|
Journal et lettres de Clément CAMBOURNAC, "poilu" de la Grande Guerre |
Y penser toujours, n'en parler jamais |
Visite de M. Charles Dumont. Le soir revue par le directeur Valois qui ne parait pas enchanté de notre travail. Pendant la revue, un Taube survole le cantonnement ; on tire dessus ; des tirailleurs amènent une mitrailleuse et se mettent en devoir de le saluer mais le vilain oiseau s’éloigne dans la direction de Paris ; 3 biplans français arrivent aussitôt et se mettent à sa poursuite ; m’est avis que le Taube ne va pas trouver que des roses sur son chemin. Le soir visite à M. l’aumônier.
Messe en plein air auprès du petit cimetière où reposent nos camarades moins heureux que nous. Cérémonie extrêmement émouvante ; 500 ou 600 soldats de toutes armes y assistent avec de nombreux officiers. J’ai le bonheur de pouvoir faire la Sainte Communion. Absoute ; le drap est tenu par 4 officiers dont M. Valois.
Un biplan AviatiK survole Offémont. Le soir nous allons voir le petit 80 de montagne avec lequel on doit aller faire danser les mitrailleuses boches au bois de St Mard.
Fastidieux exercice de salut etc. ...
Avec
l’autorisation du médecin-chef, nous allons Pouch
et moi à Compiègne avec la voiture du
ravitaillement. Nous traversons la forêt de
Compiègne qu’est une vraie merveille et que
j’espère bien traverser plus tard en auto.
J’ai bon espoir de rentrer sain et sauf tout en faisant tout
mon devoir ; dans 6 ou 7 années, quel ne
sera pas mon bonheur de revenir visiter ces lieux où
j’aurais fait campagne, en compagnie de mes parents et de
toute ma famille à qui je serai heureux de rendre un peu de
tout ce qu’elle a fait pour moi. Nous nous munissons de
vêtements chauds, de provisions, d’un appareil
photographique. Déjeuner à
l’hôtel de la Cloche. Superbe hôtel de
ville. Rapide visite de Compiègne, ville fort
agréable. Chez le photographe nous avons le très
grand plaisir de rencontrer notre cher camarade
Angélé non moins surpris que nous,
affecté au 3è tirailleurs. Nous passons la
soirée ensemble, à nous raconter les
évènements écoulés depuis
notre séparation, à nous communiquer nos
premières impressions de campagne. Cantonnés non
loin les uns des autres, nous pourrons nous voir souvent. Nous
repartons ensemble sur sa voiture après avoir
posé en groupe chez le photographe. Pose pour moi. Course
éffrénée du
Puits à Offémont.
Angélé vient déjeuner avec nous ; nous dégustons un ordinaire délicieusement agrémenté. (Le soir) Au début de l’exercice de brancards, on commence à entendre le canon ; puis à son grondement sourd vient s’ajouter le crépitement de la fusillade ; c’est la première attaque à laquelle nous assistons ; belle et impressionnante musique. La section 3 avec Pouch file sur Tracy-le-M. renforcer les brancardiers de service. Angélé repart en vitesse pour ne pas se faire plaquer par son régiment.

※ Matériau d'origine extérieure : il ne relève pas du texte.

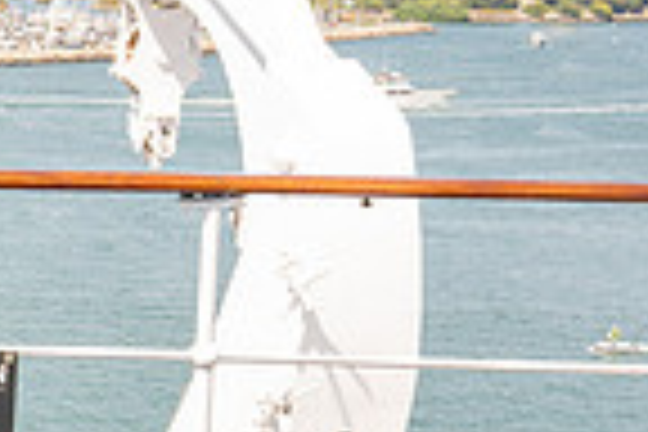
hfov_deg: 14.6
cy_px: 214
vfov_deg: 11.7
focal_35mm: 117
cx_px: -639
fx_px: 2106
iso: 200
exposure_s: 1/200
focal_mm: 29
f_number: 9
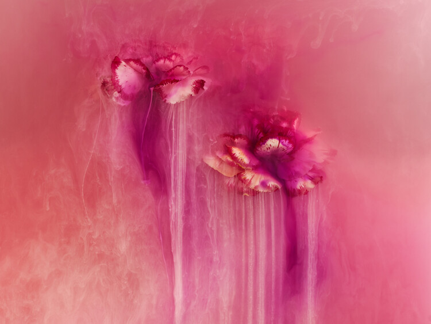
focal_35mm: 180
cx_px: 216
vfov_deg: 8.3
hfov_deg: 11.0
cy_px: 162
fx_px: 2242
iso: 200
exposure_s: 1/125
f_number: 18
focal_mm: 90
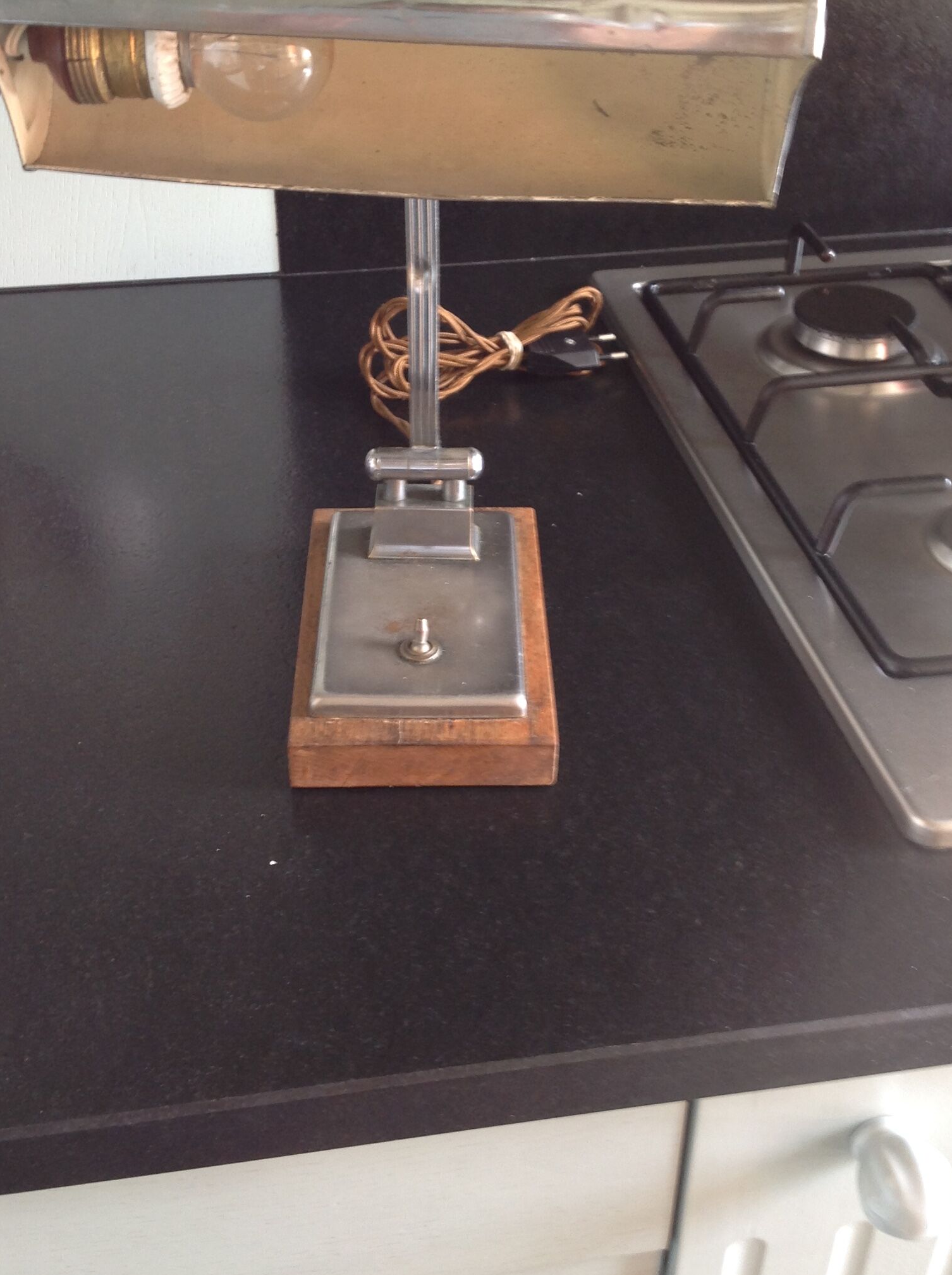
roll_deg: +1.3
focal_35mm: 45
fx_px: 1654
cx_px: 439
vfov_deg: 42.1
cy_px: 586
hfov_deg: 32.1
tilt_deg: -33.6
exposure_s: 1/15
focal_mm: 4.28
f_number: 2.4
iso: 64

Je suis de service au Puits pendant que le sergent va à Tracy avec le reste de la section. Promenade délicieuse dans le bois. Je vais jusqu’à St Léger où je rencontre Angélé et où je fais la connaissance de St Pol. Invité par eux à un délicieux déjeuner. À mon départ, ils reçoivent l’ordre de se préparer à suivre leur régiment qui va se porter en avant. Je rentre au Puits où je passe une très bonne soirée avec mes hommes ; longue manille ; dîner très agréable dans le bois. Au moment d’aller nous coucher, on me charge de faire porter 3 blessés d’Ollencourt à Choisy-au-Bac. J’y vais avec Pofer et Bousquet. Délicieuse promenade au clair de lune jusqu’à Choisy. Rentrée au Puits à 2 heures du matin.